WORK REQUEST:
Copy out the items below, substituting "shrimp" for every "scallops" and leaving everything else the same.

STORED DATA:
※ ※ ※
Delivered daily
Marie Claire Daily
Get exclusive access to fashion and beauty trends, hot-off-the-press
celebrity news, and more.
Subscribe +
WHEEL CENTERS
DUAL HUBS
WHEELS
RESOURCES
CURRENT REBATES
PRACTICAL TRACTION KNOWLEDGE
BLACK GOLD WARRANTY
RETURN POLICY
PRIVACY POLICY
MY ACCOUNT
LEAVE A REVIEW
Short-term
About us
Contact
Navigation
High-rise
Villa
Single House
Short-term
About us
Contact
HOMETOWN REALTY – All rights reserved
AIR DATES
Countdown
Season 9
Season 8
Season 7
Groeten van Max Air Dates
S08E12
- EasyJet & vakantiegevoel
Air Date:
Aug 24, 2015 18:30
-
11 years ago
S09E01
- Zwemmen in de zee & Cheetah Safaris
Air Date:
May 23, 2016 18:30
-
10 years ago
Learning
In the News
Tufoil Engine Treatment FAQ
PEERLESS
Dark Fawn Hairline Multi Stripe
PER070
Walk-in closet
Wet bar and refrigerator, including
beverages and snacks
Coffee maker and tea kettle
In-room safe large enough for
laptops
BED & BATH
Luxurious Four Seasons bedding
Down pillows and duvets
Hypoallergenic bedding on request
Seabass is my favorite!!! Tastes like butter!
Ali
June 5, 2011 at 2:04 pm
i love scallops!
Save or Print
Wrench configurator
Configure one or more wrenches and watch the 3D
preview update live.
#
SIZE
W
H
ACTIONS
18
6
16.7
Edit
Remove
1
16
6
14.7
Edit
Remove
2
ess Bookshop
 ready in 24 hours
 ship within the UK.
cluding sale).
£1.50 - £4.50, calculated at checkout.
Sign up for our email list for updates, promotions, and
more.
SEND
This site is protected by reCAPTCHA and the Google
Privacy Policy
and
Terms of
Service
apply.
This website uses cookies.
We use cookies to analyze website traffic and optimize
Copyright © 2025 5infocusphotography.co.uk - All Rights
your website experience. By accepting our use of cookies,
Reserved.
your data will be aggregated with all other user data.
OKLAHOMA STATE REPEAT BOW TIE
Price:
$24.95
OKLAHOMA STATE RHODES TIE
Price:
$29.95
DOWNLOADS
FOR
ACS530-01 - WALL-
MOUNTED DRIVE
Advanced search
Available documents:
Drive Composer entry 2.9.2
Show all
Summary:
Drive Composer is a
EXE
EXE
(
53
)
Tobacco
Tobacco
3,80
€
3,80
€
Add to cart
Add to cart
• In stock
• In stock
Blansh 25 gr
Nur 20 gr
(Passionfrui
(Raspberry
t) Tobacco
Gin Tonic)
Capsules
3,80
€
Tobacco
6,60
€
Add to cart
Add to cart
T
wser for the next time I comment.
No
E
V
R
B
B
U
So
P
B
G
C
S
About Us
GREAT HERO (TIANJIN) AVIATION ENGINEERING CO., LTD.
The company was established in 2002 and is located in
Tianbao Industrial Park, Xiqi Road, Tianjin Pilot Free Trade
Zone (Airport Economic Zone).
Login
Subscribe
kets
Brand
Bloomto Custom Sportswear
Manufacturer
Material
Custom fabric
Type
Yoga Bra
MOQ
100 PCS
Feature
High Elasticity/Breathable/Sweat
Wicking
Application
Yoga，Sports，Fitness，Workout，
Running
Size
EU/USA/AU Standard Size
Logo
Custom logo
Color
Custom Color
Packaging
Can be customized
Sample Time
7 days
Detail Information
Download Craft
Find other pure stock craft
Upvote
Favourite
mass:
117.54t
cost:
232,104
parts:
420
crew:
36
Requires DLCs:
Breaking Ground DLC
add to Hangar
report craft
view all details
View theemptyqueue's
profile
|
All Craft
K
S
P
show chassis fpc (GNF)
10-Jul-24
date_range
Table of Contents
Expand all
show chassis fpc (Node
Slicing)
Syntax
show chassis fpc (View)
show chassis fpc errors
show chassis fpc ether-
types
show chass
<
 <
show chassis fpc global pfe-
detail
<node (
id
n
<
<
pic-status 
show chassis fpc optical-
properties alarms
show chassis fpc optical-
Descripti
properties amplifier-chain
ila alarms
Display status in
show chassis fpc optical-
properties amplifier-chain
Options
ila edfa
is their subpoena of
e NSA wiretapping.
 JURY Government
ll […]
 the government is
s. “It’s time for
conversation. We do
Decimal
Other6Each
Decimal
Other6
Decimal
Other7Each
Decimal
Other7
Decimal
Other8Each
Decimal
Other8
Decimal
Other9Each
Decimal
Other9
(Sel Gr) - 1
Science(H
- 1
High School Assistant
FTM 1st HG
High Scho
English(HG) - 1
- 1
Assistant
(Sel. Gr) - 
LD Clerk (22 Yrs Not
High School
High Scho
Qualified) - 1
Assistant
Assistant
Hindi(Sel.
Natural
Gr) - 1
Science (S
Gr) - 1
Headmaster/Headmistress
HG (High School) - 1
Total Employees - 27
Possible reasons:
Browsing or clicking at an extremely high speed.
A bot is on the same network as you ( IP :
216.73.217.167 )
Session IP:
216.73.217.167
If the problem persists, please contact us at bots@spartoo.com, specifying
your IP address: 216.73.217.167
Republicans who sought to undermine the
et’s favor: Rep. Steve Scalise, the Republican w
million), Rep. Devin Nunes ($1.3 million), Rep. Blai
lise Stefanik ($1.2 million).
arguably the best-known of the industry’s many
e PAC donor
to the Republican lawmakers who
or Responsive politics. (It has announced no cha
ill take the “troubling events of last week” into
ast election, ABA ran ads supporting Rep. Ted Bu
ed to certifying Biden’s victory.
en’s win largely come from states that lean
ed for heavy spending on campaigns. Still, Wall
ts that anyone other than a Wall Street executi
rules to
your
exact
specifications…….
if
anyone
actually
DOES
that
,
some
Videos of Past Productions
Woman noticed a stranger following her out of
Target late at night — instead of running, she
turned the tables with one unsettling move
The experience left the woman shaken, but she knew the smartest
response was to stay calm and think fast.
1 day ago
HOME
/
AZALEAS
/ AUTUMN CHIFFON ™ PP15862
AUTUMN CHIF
※ ※ ※
RESULT OF THE EXERCISE:
Delivered daily
Marie Claire Daily
Get exclusive access to fashion and beauty trends, hot-off-the-press
celebrity news, and more.
Subscribe +
WHEEL CENTERS
DUAL HUBS
WHEELS
RESOURCES
CURRENT REBATES
PRACTICAL TRACTION KNOWLEDGE
BLACK GOLD WARRANTY
RETURN POLICY
PRIVACY POLICY
MY ACCOUNT
LEAVE A REVIEW
Short-term
About us
Contact
Navigation
High-rise
Villa
Single House
Short-term
About us
Contact
HOMETOWN REALTY – All rights reserved
AIR DATES
Countdown
Season 9
Season 8
Season 7
Groeten van Max Air Dates
S08E12
- EasyJet & vakantiegevoel
Air Date:
Aug 24, 2015 18:30
-
11 years ago
S09E01
- Zwemmen in de zee & Cheetah Safaris
Air Date:
May 23, 2016 18:30
-
10 years ago
Learning
In the News
Tufoil Engine Treatment FAQ
PEERLESS
Dark Fawn Hairline Multi Stripe
PER070
Walk-in closet
Wet bar and refrigerator, including
beverages and snacks
Coffee maker and tea kettle
In-room safe large enough for
laptops
BED & BATH
Luxurious Four Seasons bedding
Down pillows and duvets
Hypoallergenic bedding on request
Seabass is my favorite!!! Tastes like butter!
Ali
June 5, 2011 at 2:04 pm
i love shrimp!
Save or Print
Wrench configurator
Configure one or more wrenches and watch the 3D
preview update live.
#
SIZE
W
H
ACTIONS
18
6
16.7
Edit
Remove
1
16
6
14.7
Edit
Remove
2
ess Bookshop
 ready in 24 hours
 ship within the UK.
cluding sale).
£1.50 - £4.50, calculated at checkout.
Sign up for our email list for updates, promotions, and
more.
SEND
This site is protected by reCAPTCHA and the Google
Privacy Policy
and
Terms of
Service
apply.
This website uses cookies.
We use cookies to analyze website traffic and optimize
Copyright © 2025 5infocusphotography.co.uk - All Rights
your website experience. By accepting our use of cookies,
Reserved.
your data will be aggregated with all other user data.
OKLAHOMA STATE REPEAT BOW TIE
Price:
$24.95
OKLAHOMA STATE RHODES TIE
Price:
$29.95
DOWNLOADS
FOR
ACS530-01 - WALL-
MOUNTED DRIVE
Advanced search
Available documents:
Drive Composer entry 2.9.2
Show all
Summary:
Drive Composer is a
EXE
EXE
(
53
)
Tobacco
Tobacco
3,80
€
3,80
€
Add to cart
Add to cart
• In stock
• In stock
Blansh 25 gr
Nur 20 gr
(Passionfrui
(Raspberry
t) Tobacco
Gin Tonic)
Capsules
3,80
€
Tobacco
6,60
€
Add to cart
Add to cart
T
wser for the next time I comment.
No
E
V
R
B
B
U
So
P
B
G
C
S
About Us
GREAT HERO (TIANJIN) AVIATION ENGINEERING CO., LTD.
The company was established in 2002 and is located in
Tianbao Industrial Park, Xiqi Road, Tianjin Pilot Free Trade
Zone (Airport Economic Zone).
Login
Subscribe
kets
Brand
Bloomto Custom Sportswear
Manufacturer
Material
Custom fabric
Type
Yoga Bra
MOQ
100 PCS
Feature
High Elasticity/Breathable/Sweat
Wicking
Application
Yoga，Sports，Fitness，Workout，
Running
Size
EU/USA/AU Standard Size
Logo
Custom logo
Color
Custom Color
Packaging
Can be customized
Sample Time
7 days
Detail Information
Download Craft
Find other pure stock craft
Upvote
Favourite
mass:
117.54t
cost:
232,104
parts:
420
crew:
36
Requires DLCs:
Breaking Ground DLC
add to Hangar
report craft
view all details
View theemptyqueue's
profile
|
All Craft
K
S
P
show chassis fpc (GNF)
10-Jul-24
date_range
Table of Contents
Expand all
show chassis fpc (Node
Slicing)
Syntax
show chassis fpc (View)
show chassis fpc errors
show chassis fpc ether-
types
show chass
<
 <
show chassis fpc global pfe-
detail
<node (
id
n
<
<
pic-status 
show chassis fpc optical-
properties alarms
show chassis fpc optical-
Descripti
properties amplifier-chain
ila alarms
Display status in
show chassis fpc optical-
properties amplifier-chain
Options
ila edfa
is their subpoena of
e NSA wiretapping.
 JURY Government
ll […]
 the government is
s. “It’s time for
conversation. We do
Decimal
Other6Each
Decimal
Other6
Decimal
Other7Each
Decimal
Other7
Decimal
Other8Each
Decimal
Other8
Decimal
Other9Each
Decimal
Other9
(Sel Gr) - 1
Science(H
- 1
High School Assistant
FTM 1st HG
High Scho
English(HG) - 1
- 1
Assistant
(Sel. Gr) - 
LD Clerk (22 Yrs Not
High School
High Scho
Qualified) - 1
Assistant
Assistant
Hindi(Sel.
Natural
Gr) - 1
Science (S
Gr) - 1
Headmaster/Headmistress
HG (High School) - 1
Total Employees - 27
Possible reasons:
Browsing or clicking at an extremely high speed.
A bot is on the same network as you ( IP :
216.73.217.167 )
Session IP:
216.73.217.167
If the problem persists, please contact us at bots@spartoo.com, specifying
your IP address: 216.73.217.167
Republicans who sought to undermine the
et’s favor: Rep. Steve Scalise, the Republican w
million), Rep. Devin Nunes ($1.3 million), Rep. Blai
lise Stefanik ($1.2 million).
arguably the best-known of the industry’s many
e PAC donor
to the Republican lawmakers who
or Responsive politics. (It has announced no cha
ill take the “troubling events of last week” into
ast election, ABA ran ads supporting Rep. Ted Bu
ed to certifying Biden’s victory.
en’s win largely come from states that lean
ed for heavy spending on campaigns. Still, Wall
ts that anyone other than a Wall Street executi
rules to
your
exact
specifications…….
if
anyone
actually
DOES
that
,
some
Videos of Past Productions
Woman noticed a stranger following her out of
Target late at night — instead of running, she
turned the tables with one unsettling move
The experience left the woman shaken, but she knew the smartest
response was to stay calm and think fast.
1 day ago
HOME
/
AZALEAS
/ AUTUMN CHIFFON ™ PP15862
AUTUMN CHIF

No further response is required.